Material zu 5 b)

2. Vom Kern der Freiheit

Die Freiheit von der feudalen Ordnung war nicht eine bloße des Schreckens oder, wie Hegel sagt, eine „Furie des Verschwindens“, als welche sie den Repräsentanten der Bastille die Köpfe wegnahm; sie war gleich eilig die Freiheit zu dem Positiven einer neuen, bürgerlichen, Lebensordnung. Der Individualwille verringerte in dieser Ordnung die Nötigungen, die seiner Wahlfreiheit entgegenstanden; er gewann einen Rahmen, worin der Profitwille, aber auch die Selbstbestimmung des mündigen Menschen sich zu bestätigen versuchte. Eine großartige Verbindung schien 1789, in der Französischen Revolution, angebahnt zwischen dem einzelnen Individuum als moralischer Person und dem Interesse der Gesellschaft, das wiederum nichts anderes sein sollte als das Interesse an der Freiheit, an der Unverletzlichkeit, an der Würde der Person. Ersichtlich freilich hat die bürgerliche Gesellschaft, als eine, der die kollektive Planung ebenso fern lag wie die Achtung vor der Würde des von ihr erzeugten Proletariats, dieses ihr kategorisches Freiheitsgemälde nicht ausführen können.
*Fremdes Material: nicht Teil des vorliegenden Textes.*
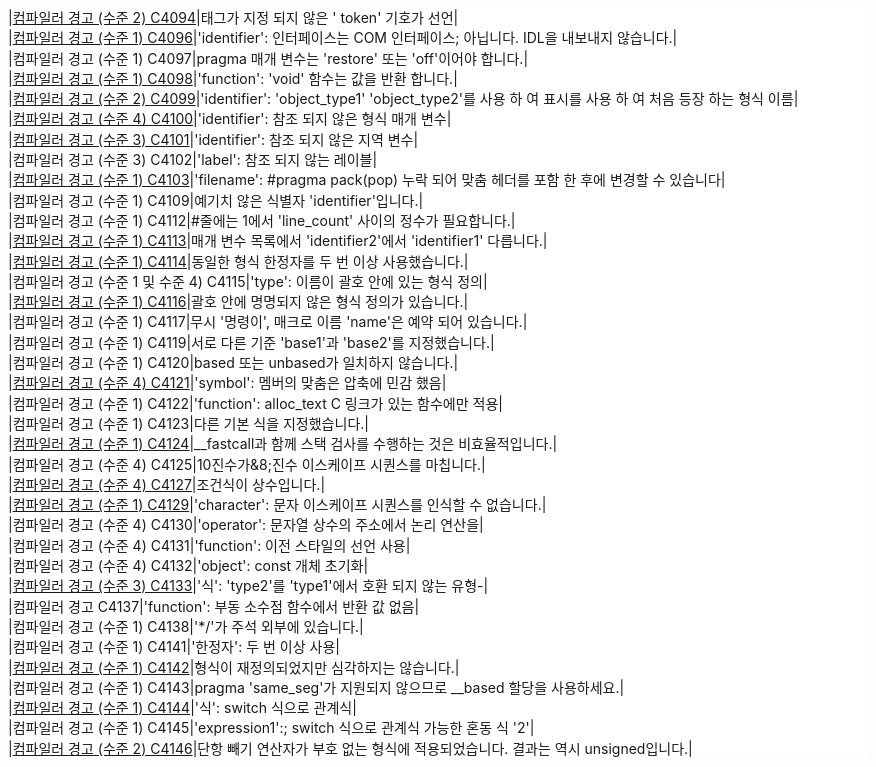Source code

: |[컴파일러 경고 (수준 2) C4094](../../error-messages/compiler-warnings/compiler-warning-level-2-c4094.md)|태그가 지정 되지 않은 ' token' 기호가 선언|  
|[컴파일러 경고 (수준 1) C4096](../../error-messages/compiler-warnings/compiler-warning-level-1-c4096.md)|'identifier': 인터페이스는 COM 인터페이스; 아닙니다. IDL을 내보내지 않습니다.|  
|컴파일러 경고 (수준 1) C4097|pragma 매개 변수는 'restore' 또는 'off'이어야 합니다.|  
|[컴파일러 경고 (수준 1) C4098](../../error-messages/compiler-warnings/compiler-warning-level-1-c4098.md)|'function': 'void' 함수는 값을 반환 합니다.|  
|[컴파일러 경고 (수준 2) C4099](../../error-messages/compiler-warnings/compiler-warning-level-2-c4099.md)|'identifier': 'object_type1' 'object_type2'를 사용 하 여 표시를 사용 하 여 처음 등장 하는 형식 이름|  
|[컴파일러 경고 (수준 4) C4100](../../error-messages/compiler-warnings/compiler-warning-level-4-c4100.md)|'identifier': 참조 되지 않은 형식 매개 변수|  
|[컴파일러 경고 (수준 3) C4101](../../error-messages/compiler-warnings/compiler-warning-level-3-c4101.md)|'identifier': 참조 되지 않은 지역 변수|  
|컴파일러 경고 (수준 3) C4102|'label': 참조 되지 않는 레이블|  
|[컴파일러 경고 (수준 1) C4103](../../error-messages/compiler-warnings/compiler-warning-level-1-c4103.md)|'filename': #pragma pack(pop) 누락 되어 맞춤 헤더를 포함 한 후에 변경할 수 있습니다|  
|컴파일러 경고 (수준 1) C4109|예기치 않은 식별자 'identifier'입니다.|  
|컴파일러 경고 (수준 1) C4112|#줄에는 1에서 'line_count' 사이의 정수가 필요합니다.|  
|[컴파일러 경고 (수준 1) C4113](../../error-messages/compiler-warnings/compiler-warning-level-1-c4113.md)|매개 변수 목록에서 'identifier2'에서 'identifier1' 다릅니다.|  
|[컴파일러 경고 (수준 1) C4114](../../error-messages/compiler-warnings/compiler-warning-level-1-c4114.md)|동일한 형식 한정자를 두 번 이상 사용했습니다.|  
|컴파일러 경고 (수준 1 및 수준 4) C4115|'type': 이름이 괄호 안에 있는 형식 정의|  
|[컴파일러 경고 (수준 1) C4116](../../error-messages/compiler-warnings/compiler-warning-level-1-c4116.md)|괄호 안에 명명되지 않은 형식 정의가 있습니다.|  
|컴파일러 경고 (수준 1) C4117|무시 '명령이', 매크로 이름 'name'은 예약 되어 있습니다.|  
|컴파일러 경고 (수준 1) C4119|서로 다른 기준 'base1'과 'base2'를 지정했습니다.|  
|컴파일러 경고 (수준 1) C4120|based 또는 unbased가 일치하지 않습니다.|  
|[컴파일러 경고 (수준 4) C4121](../../error-messages/compiler-warnings/compiler-warning-level-4-c4121.md)|'symbol': 멤버의 맞춤은 압축에 민감 했음|  
|컴파일러 경고 (수준 1) C4122|'function': alloc_text C 링크가 있는 함수에만 적용|  
|컴파일러 경고 (수준 1) C4123|다른 기본 식을 지정했습니다.|  
|[컴파일러 경고 (수준 1) C4124](../../error-messages/compiler-warnings/compiler-warning-level-1-c4124.md)|__fastcall과 함께 스택 검사를 수행하는 것은 비효율적입니다.|  
|컴파일러 경고 (수준 4) C4125|10진수가&8;진수 이스케이프 시퀀스를 마칩니다.|  
|[컴파일러 경고 (수준 4) C4127](../../error-messages/compiler-warnings/compiler-warning-level-4-c4127.md)|조건식이 상수입니다.|  
|[컴파일러 경고 (수준 1) C4129](../../error-messages/compiler-warnings/compiler-warning-level-1-c4129.md)|'character': 문자 이스케이프 시퀀스를 인식할 수 없습니다.|  
|컴파일러 경고 (수준 4) C4130|'operator': 문자열 상수의 주소에서 논리 연산을|  
|컴파일러 경고 (수준 4) C4131|'function': 이전 스타일의 선언 사용|  
|컴파일러 경고 (수준 4) C4132|'object': const 개체 초기화|  
|[컴파일러 경고 (수준 3) C4133](../../error-messages/compiler-warnings/compiler-warning-level-3-c4133.md)|'식': 'type2'를 'type1'에서 호환 되지 않는 유형-|  
|컴파일러 경고 C4137|'function': 부동 소수점 함수에서 반환 값 없음|  
|컴파일러 경고 (수준 1) C4138|'*/'가 주석 외부에 있습니다.|  
|컴파일러 경고 (수준 1) C4141|'한정자': 두 번 이상 사용|  
|[컴파일러 경고 (수준 1) C4142](../../error-messages/compiler-warnings/compiler-warning-level-1-c4142.md)|형식이 재정의되었지만 심각하지는 않습니다.|  
|컴파일러 경고 (수준 1) C4143|pragma 'same_seg'가 지원되지 않으므로 __based 할당을 사용하세요.|  
|[컴파일러 경고 (수준 1) C4144](../../error-messages/compiler-warnings/compiler-warning-level-1-c4144.md)|'식': switch 식으로 관계식|  
|컴파일러 경고 (수준 1) C4145|'expression1':; switch 식으로 관계식 가능한 혼동 식 '2'|  
|[컴파일러 경고 (수준 2) C4146](../../error-messages/compiler-warnings/compiler-warning-level-2-c4146.md)|단항 빼기 연산자가 부호 없는 형식에 적용되었습니다. 결과는 역시 unsigned입니다.|  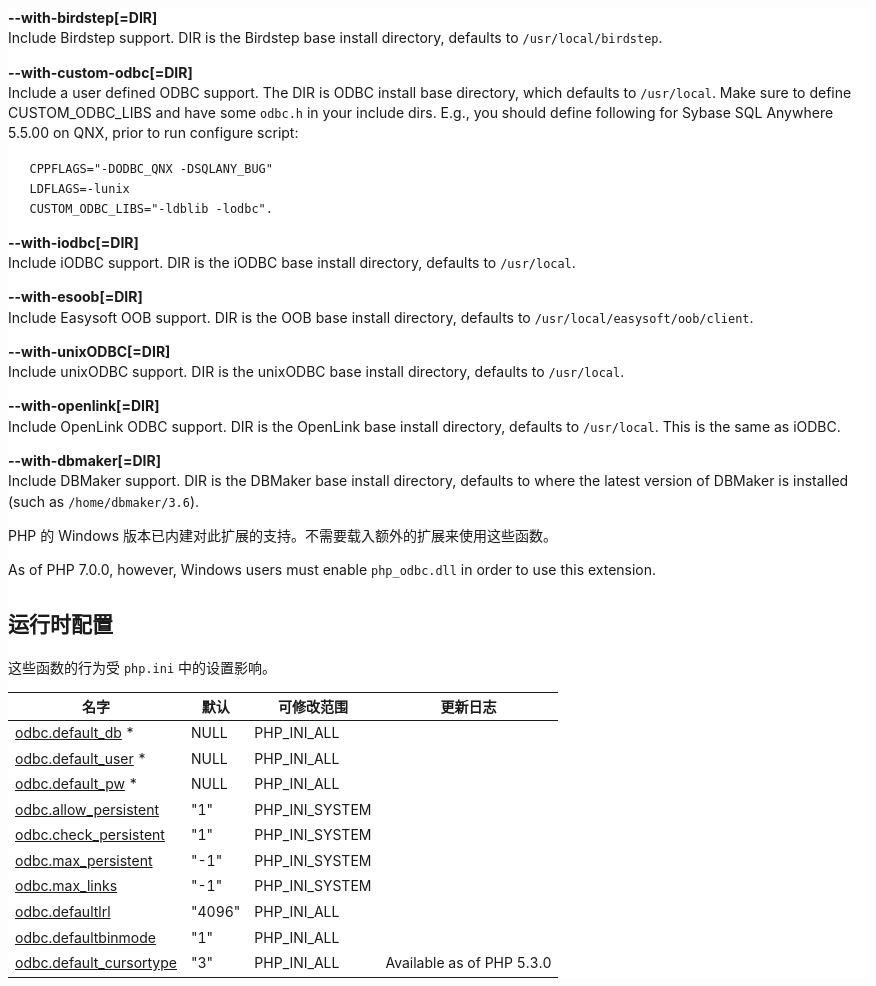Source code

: **--with-birdstep\[=DIR\]**  
Include Birdstep support. DIR is the Birdstep base install directory,
defaults to `/usr/local/birdstep`.

**--with-custom-odbc\[=DIR\]**  
Include a user defined ODBC support. The DIR is ODBC install base
directory, which defaults to `/usr/local`. Make sure to define
CUSTOM\_ODBC\_LIBS and have some `odbc.h` in your include dirs. E.g.,
you should define following for Sybase SQL Anywhere 5.5.00 on QNX, prior
to run configure script:

       CPPFLAGS="-DODBC_QNX -DSQLANY_BUG"
       LDFLAGS=-lunix
       CUSTOM_ODBC_LIBS="-ldblib -lodbc".

**--with-iodbc\[=DIR\]**  
Include iODBC support. DIR is the iODBC base install directory, defaults
to `/usr/local`.

**--with-esoob\[=DIR\]**  
Include Easysoft OOB support. DIR is the OOB base install directory,
defaults to `/usr/local/easysoft/oob/client`.

**--with-unixODBC\[=DIR\]**  
Include unixODBC support. DIR is the unixODBC base install directory,
defaults to `/usr/local`.

**--with-openlink\[=DIR\]**  
Include OpenLink ODBC support. DIR is the OpenLink base install
directory, defaults to `/usr/local`. This is the same as iODBC.

**--with-dbmaker\[=DIR\]**  
Include DBMaker support. DIR is the DBMaker base install directory,
defaults to where the latest version of DBMaker is installed (such as
`/home/dbmaker/3.6`).

PHP 的 Windows
版本已内建对此扩展的支持。不需要载入额外的扩展来使用这些函数。

As of PHP 7.0.0, however, Windows users must enable `php_odbc.dll` in
order to use this extension.

运行时配置
----------

这些函数的行为受 `php.ini` 中的设置影响。

| 名字                                                                 | 默认   | 可修改范围       | 更新日志                  |
|----------------------------------------------------------------------|--------|------------------|---------------------------|
| <a href="/book/uodbc.html#" class="link">odbc.default_db</a> \*      | NULL   | PHP\_INI\_ALL    |                           |
| <a href="/book/uodbc.html#" class="link">odbc.default_user</a> \*    | NULL   | PHP\_INI\_ALL    |                           |
| <a href="/book/uodbc.html#" class="link">odbc.default_pw</a> \*      | NULL   | PHP\_INI\_ALL    |                           |
| <a href="/book/uodbc.html#" class="link">odbc.allow_persistent</a>   | "1"    | PHP\_INI\_SYSTEM |                           |
| <a href="/book/uodbc.html#" class="link">odbc.check_persistent</a>   | "1"    | PHP\_INI\_SYSTEM |                           |
| <a href="/book/uodbc.html#" class="link">odbc.max_persistent</a>     | "-1"   | PHP\_INI\_SYSTEM |                           |
| <a href="/book/uodbc.html#" class="link">odbc.max_links</a>          | "-1"   | PHP\_INI\_SYSTEM |                           |
| <a href="/book/uodbc.html#" class="link">odbc.defaultlrl</a>         | "4096" | PHP\_INI\_ALL    |                           |
| <a href="/book/uodbc.html#" class="link">odbc.defaultbinmode</a>     | "1"    | PHP\_INI\_ALL    |                           |
| <a href="/book/uodbc.html#" class="link">odbc.default_cursortype</a> | "3"    | PHP\_INI\_ALL    | Available as of PHP 5.3.0 |
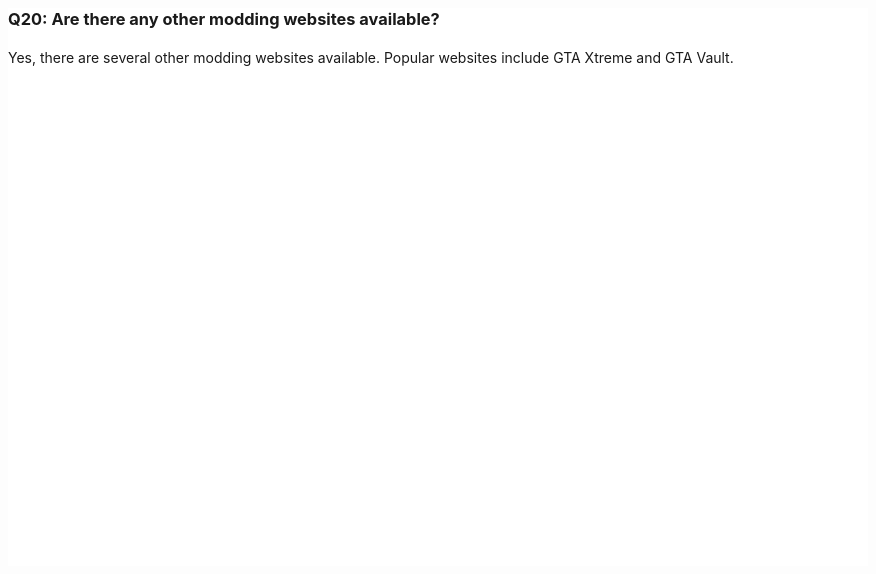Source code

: <h3>Q20: Are there any other modding websites available?</h3>

<p>Yes, there are several other modding websites available. Popular websites include GTA Xtreme and GTA Vault. </p>

<div style="position: relative; padding-bottom: 56.25%; overflow: hidden"><iframe src="https://www.youtube.com/embed/mxyuxem7MKo" frameborder="0" allow="accelerometer; autoplay; clipboard-write; encrypted-media; gyroscope; picture-in-picture; web-share" allowfullscreen style="position: absolute; top: 0; left: 0; width: 100%; height: 100%;"></iframe>
</div>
Das Individuum konnte in einer Gesellschaft aus lauter undurchschauten Abhängigkeiten keineswegs der Täter seiner Taten sein, keineswegs auch war Aufklärung, auf bürgerlichem Boden, auf die Dauer, als was sie Kant so unvergesslich vorsah: „Ausgang des Menschen aus selbstverschuldeter Unmündigkeit.“ Handlungsfreiheit war bei bleibender ökonomischer Abhängigkeit den meisten Menschen nach wie vor verriegelt, und auch die Herren der Kommandobrücke waren lediglich Funktionäre eines unbeherrschten Warenumlaufs. Marx bemerkt zu diesem Schicksal des Freiheitstraums: „Die besitzende Klasse und die Klasse des Proletariats stellen dieselbe menschliche Selbstentfremdung dar. Aber die erste Klasse fühlt sich in dieser Selbstentfremdung wohl und bestätigt, weiß die Entfremdung als ihre eigene Macht und besitzt in ihr den Schein einer menschlichen Existenz; die zweite fühlt sich in der Entfremdung vernichtet, erblickt in ihr ihre Ohnmacht und die Wirklichkeit einer unmenschlichen Existenz.“
Doch Kant, dessen Ethik sich völlig als Unabhängigkeit eines menschliches Willens, einer menschlichen Spontaneität entwickelt, setzt die Freiheit als Vermögen, dem Sittengesetz unter allen Umständen nachzukommen („kategorischer Imperativ“). Freiheit erscheint lediglich als Idee, nicht als Erfahrung. Freiheit ist die Herrschaft des Gewissens, die Art und Weise des menschlichen Verhaltens eines Einzelnen gegenüber objektiv-realer Möglichkeit. Nur derart hat ihr Wozu Spielraum, auf dem Weg in den Inhalt der Freiheit: in die unentfremdete Menschlichkeit.